* _Excerpt provided_
-- Opening Marker --

The charter also established a National Security Council that in theory could be convened and act without the president's consent, and granted the armed forces a sweeping arbiter's role as "guarantors of institutionality." That potentially intrusive authority would now be removed from the Constitution, and the powers of the National Security Council would be curtailed.
In addition, the reform package, which has already been approved by the Senate and is expected to pass in the lower house, demilitarizes the national police by transferring their control from the Defense Ministry to the Interior Ministry.
In his moves to weaken the ability of his civilian successors to undo his authoritarian system, General Pinochet also installed an unusual "binominal" electoral system that virtually guarantees minority overrepresentation in Congress. That system still remains in place, but under the reform package, it is to be removed from the Constitution and has been recast as an ordinary statute. But some analysts do not believe that the proposed reforms go far enough. Through the Pinochet electoral system, "the right still retains veto power," complained Felipe Portales, author of the book "Chile: A Democracy Under Tutelage" and a critic of the military. "The era of formal military tutelage may be ending, but much of the basic legislation the dictatorship left behind also remains in place, which makes it difficult to reform the labor, health, tax, social security and education codes."
Former President Eduardo Frei Ruiz-Tagle, who had to govern for six years with his hands tied by the limits General Pinochet had imposed, has called for the Constitution to be junked altogether and wants a constitutional assembly to be convened to write a new charter, but that proposal has won little support.
"This Constitution is Pinochet's, and it still has a lot of features that haven't been touched and don't belong in a democratic constitution," said Carlos Huneeus, director of the Center for the Study of Contemporary Reality. "We need a constitutional architecture that has nothing to do with Pinochet, but calling a constitutional assembly would open a Pandora's box."

-- Closing Marker --

* _Supplied entries_
-- Opening Marker --

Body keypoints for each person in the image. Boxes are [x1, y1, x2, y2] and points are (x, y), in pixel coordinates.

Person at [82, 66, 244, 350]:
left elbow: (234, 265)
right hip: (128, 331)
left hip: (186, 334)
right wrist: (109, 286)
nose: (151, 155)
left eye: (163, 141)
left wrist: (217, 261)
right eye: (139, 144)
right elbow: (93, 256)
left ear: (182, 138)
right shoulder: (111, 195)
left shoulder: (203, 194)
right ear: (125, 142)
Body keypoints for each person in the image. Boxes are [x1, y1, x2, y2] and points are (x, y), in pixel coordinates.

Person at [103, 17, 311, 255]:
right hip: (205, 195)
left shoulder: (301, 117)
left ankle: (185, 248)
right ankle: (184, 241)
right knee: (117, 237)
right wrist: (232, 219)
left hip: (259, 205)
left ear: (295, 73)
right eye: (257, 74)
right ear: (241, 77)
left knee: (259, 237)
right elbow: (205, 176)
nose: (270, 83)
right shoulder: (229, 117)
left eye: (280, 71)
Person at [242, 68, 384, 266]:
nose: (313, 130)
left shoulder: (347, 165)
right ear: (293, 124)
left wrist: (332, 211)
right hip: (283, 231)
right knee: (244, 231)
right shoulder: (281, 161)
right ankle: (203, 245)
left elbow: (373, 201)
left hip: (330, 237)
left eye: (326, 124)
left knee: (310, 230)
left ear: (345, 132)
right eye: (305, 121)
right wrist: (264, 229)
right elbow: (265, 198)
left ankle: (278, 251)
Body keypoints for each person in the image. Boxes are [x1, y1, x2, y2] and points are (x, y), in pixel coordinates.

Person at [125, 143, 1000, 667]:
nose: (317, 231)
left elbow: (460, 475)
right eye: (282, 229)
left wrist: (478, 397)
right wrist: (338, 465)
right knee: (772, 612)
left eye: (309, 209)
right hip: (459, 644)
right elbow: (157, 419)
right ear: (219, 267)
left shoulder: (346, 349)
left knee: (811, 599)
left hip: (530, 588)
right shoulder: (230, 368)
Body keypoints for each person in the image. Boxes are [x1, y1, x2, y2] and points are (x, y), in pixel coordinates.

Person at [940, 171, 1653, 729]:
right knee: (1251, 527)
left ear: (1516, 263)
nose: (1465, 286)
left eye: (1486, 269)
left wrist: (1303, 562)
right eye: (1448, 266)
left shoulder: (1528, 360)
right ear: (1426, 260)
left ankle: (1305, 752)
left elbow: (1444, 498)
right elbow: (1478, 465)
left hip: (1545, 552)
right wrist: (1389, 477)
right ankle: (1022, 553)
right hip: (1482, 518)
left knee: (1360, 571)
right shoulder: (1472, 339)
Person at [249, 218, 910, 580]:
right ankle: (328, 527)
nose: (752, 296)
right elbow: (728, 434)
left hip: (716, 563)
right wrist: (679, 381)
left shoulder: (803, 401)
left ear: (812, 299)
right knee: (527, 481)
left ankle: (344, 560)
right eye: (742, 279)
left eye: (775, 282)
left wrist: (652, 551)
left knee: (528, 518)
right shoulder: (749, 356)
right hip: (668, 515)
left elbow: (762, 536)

-- Closing Marker --

* _Exercise brief_
Could you extract the passage on Chile's constitutional reforms from "The charter also" up to and including "the Interior Ministry.", word for word? The listing is separate material and has no connection to the passage on Chile's constitutional reforms.

* _Task solution_
The charter also established a National Security Council that in theory could be convened and act without the president's consent, and granted the armed forces a sweeping arbiter's role as "guarantors of institutionality." That potentially intrusive authority would now be removed from the Constitution, and the powers of the National Security Council would be curtailed.
In addition, the reform package, which has already been approved by the Senate and is expected to pass in the lower house, demilitarizes the national police by transferring their control from the Defense Ministry to the Interior Ministry.